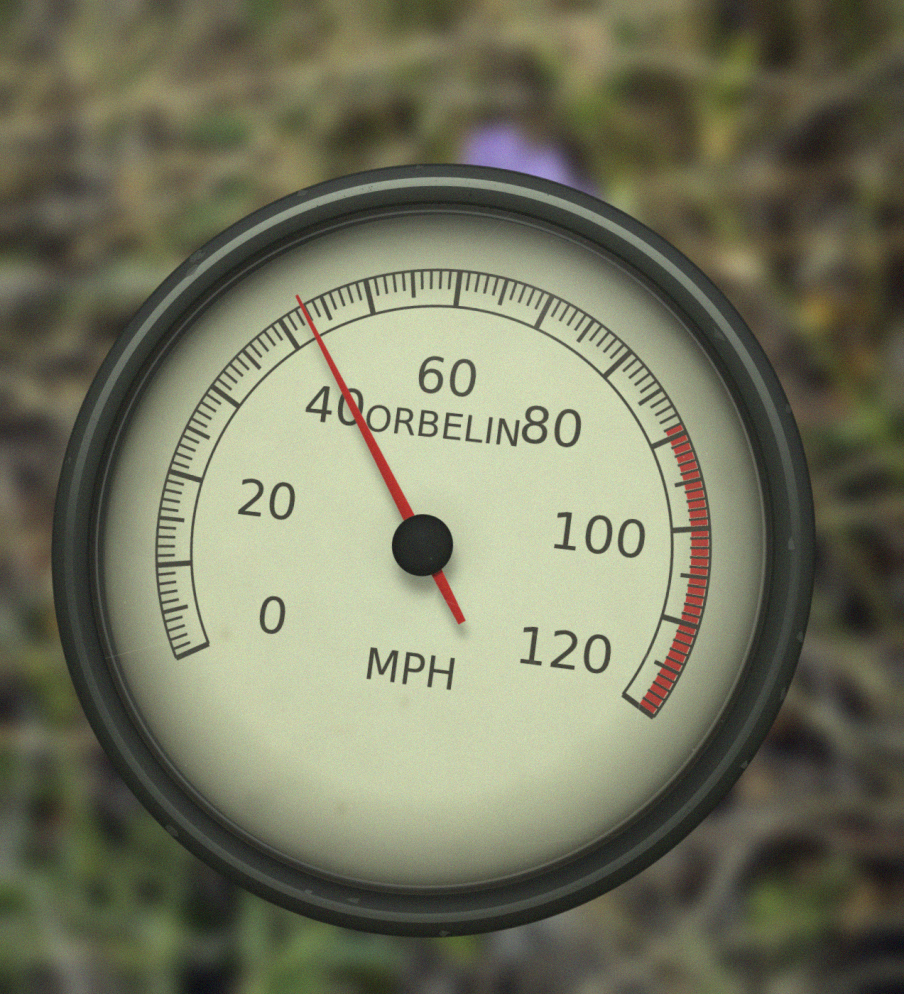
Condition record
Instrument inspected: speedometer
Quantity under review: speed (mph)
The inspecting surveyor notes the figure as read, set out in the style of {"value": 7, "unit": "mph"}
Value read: {"value": 43, "unit": "mph"}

-*-*-

Your assignment –
Copy the text of the items above verbatim, line for line, omitting the pictures.

Task response –
Condition record
Instrument inspected: speedometer
Quantity under review: speed (mph)
The inspecting surveyor notes the figure as read, set out in the style of {"value": 7, "unit": "mph"}
Value read: {"value": 43, "unit": "mph"}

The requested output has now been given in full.